Ryun tilted his head. “I’ve already said that things like this aren’t really what I need,” he said. He had gained enough of such things from the Empire itself.
“Of course, these are not for you,” Ender said. “These are for your sect, the friends and families of those who died in the core. I know that it isn’t impressive for you, but I am certain that they will accept this as payment.”
Ryun narrowed his eyes, but he knew that the man told the truth. People were so willing to accept scraps on their paths to gaining more power.
“And what do you have for me?” Ryun asked.
Ender smiled, then pulled out another small glass container, with a fruit inside. Ryun immediately noticed that something about it was different. The Essence inside of it was familiar, though it was so interconnected with other types that he couldn’t quite identify it.
“You know, many Classers in the Core and the Empire have achieved tier nine in their focus, as have many Skill users, Cultivators, they hide their advancements, but I don’t doubt that there are a few of those running around too. But, few of them had achieved the first titles, those come to the people, the Rankers that came into this world and immediately abandoned safety. Those who walked into an Infinite world and explored, fought, struggled, like once had. Many of them died, but those that hadn’t were rewarded with power—and with madness. There are still such people scattered across this world, and I wonder sometimes just how far some of them had gone, what they have seen beyond the domes, farther than anyone else ever had gone,” Ender shook his head. “Still, there are those who gained power at the cost of their sanity, not knowing or not caring for focus balance and madness that it brings. Perhaps they did it knowing that would happen, perhaps they just didn’t care.”
He placed the glass container on the table and slid it to the center of the table, his hand still on the container. Then raised his head to look at Ryun again. “Two hundred years ago, the Empire encountered someone like that. She was… powerful, and a monster. My House was tasked with dealing with her, killing her, as there was nothing else to be done.

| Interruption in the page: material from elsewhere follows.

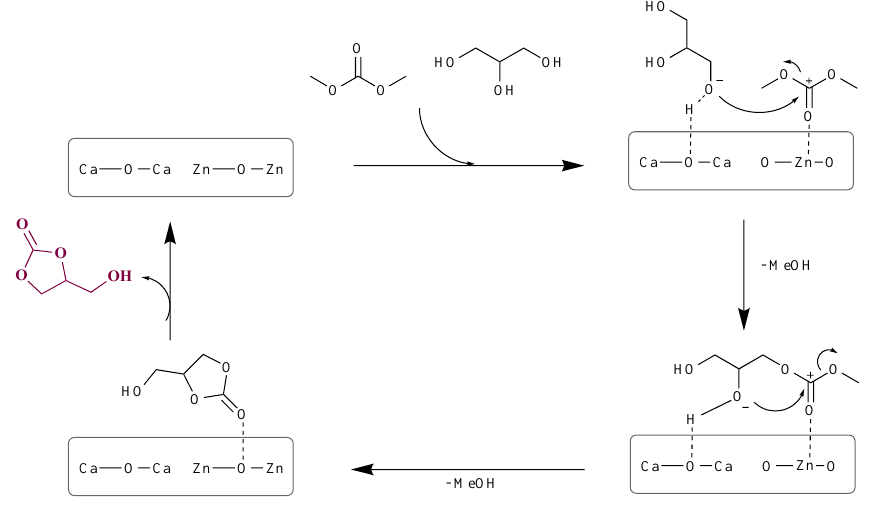
Scheme 8 . CaO–ZnO solid base catalyst for the glycerol transesterification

It wasn’t easy, but we managed it.”
He tapped the container lightly. “In the Empire, we don’t generally have a need for bodies of high tiered individuals, the few necromancers that we have focus more in reanimation of monster corpses. Not that there was much to be reanimated when we were done, the battle was… harsh on the body. But, it wasn’t just the body that we took, of course, the soul had to be taken as well. The woman was obviously an immortal and we couldn’t let her return to life. We bound the soul to the dead body, my wife wanted to destroy it completely, but I had been tinkering with a new plant, and I asked her to grant me the body.”

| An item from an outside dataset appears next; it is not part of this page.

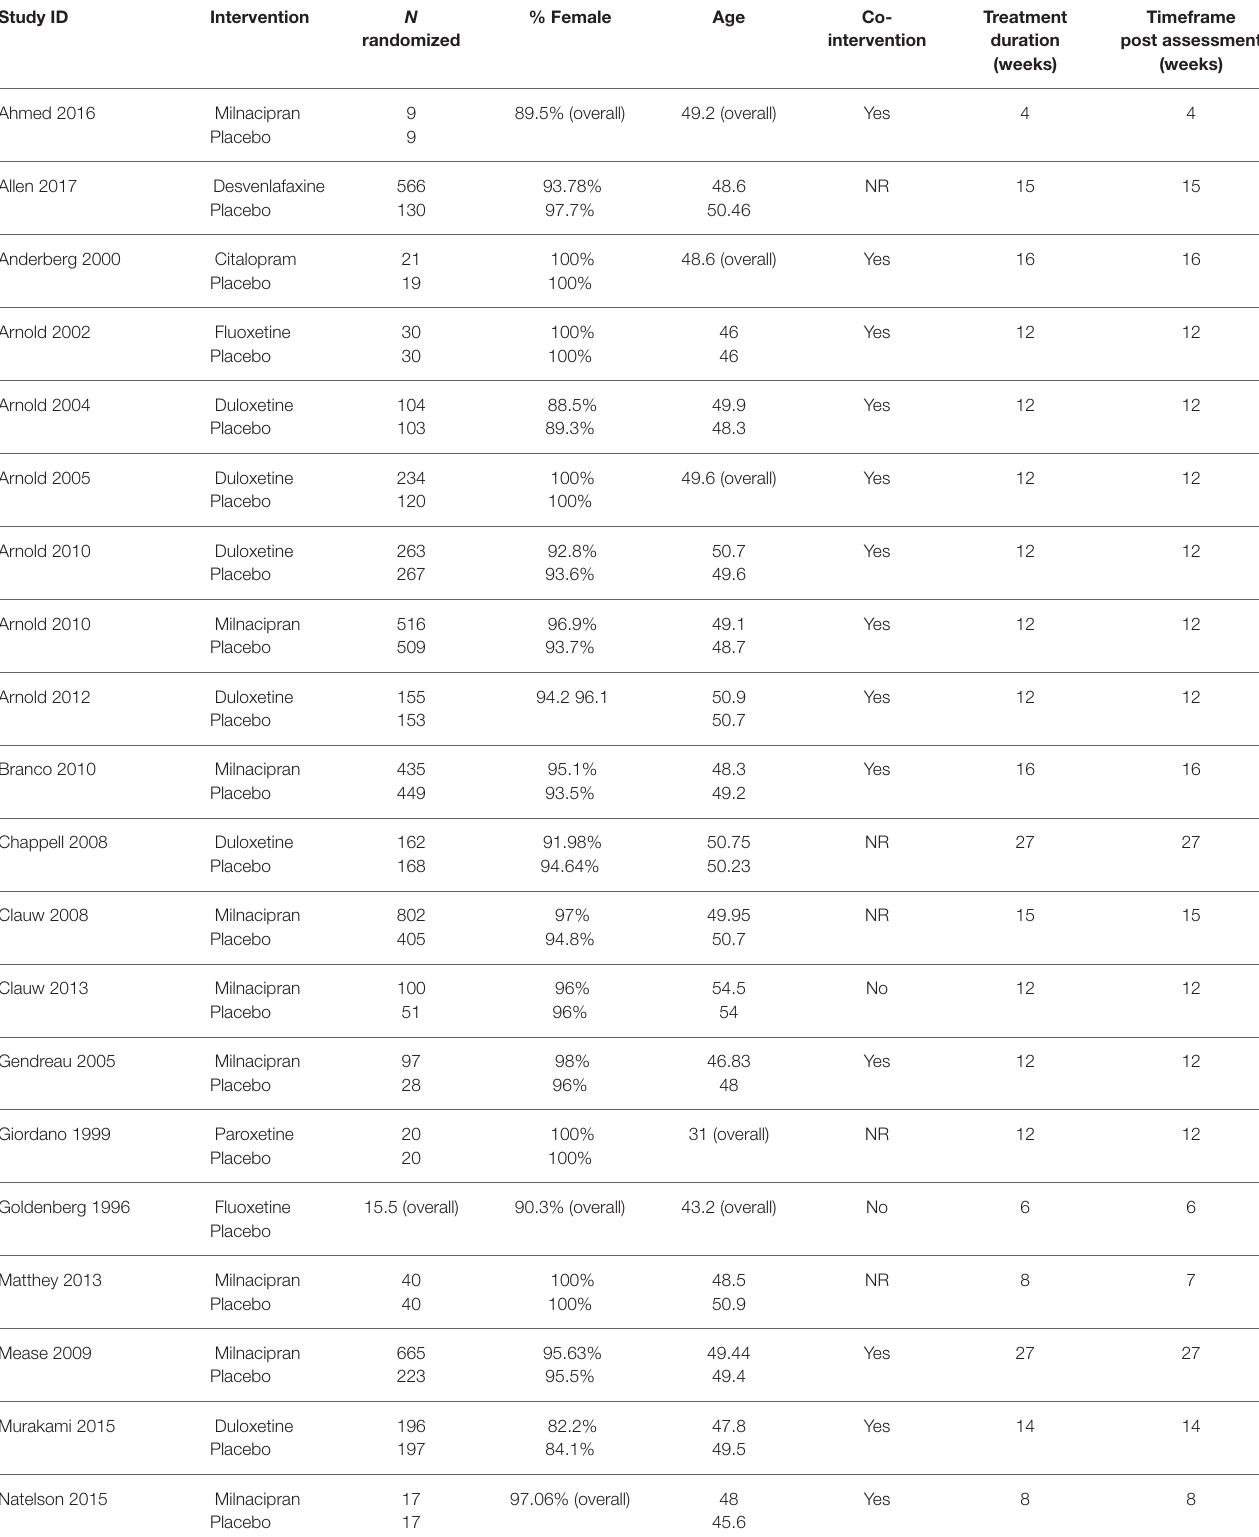
TABLE 1 | Characteristics of included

He smiled at Ryun. “Did you know that both the soul and the body hold memories? A brain is an imprint, a snapshot of the memories that the soul holds. A body can forget, but the soul never will. When people lose memories, it is usually the fault of the body, something that prevents the full imprint of the soul’s memories. You are an amalgamation, you will probably never have any real issues. The woman was like you too, she was a Cultivator. I managed to decompose her body, to feed it and use it as fertilizer for a grand work. A process that distilled what the body and the soul knew into this,” he glanced down at the container.
Ryun was starting to get the idea about what the man was suggesting.
Ender’s expression sobered, when he spoke again, his words were barely a whisper. “How would you like a taste of memory from an insane Eternal Realm Cultivator?”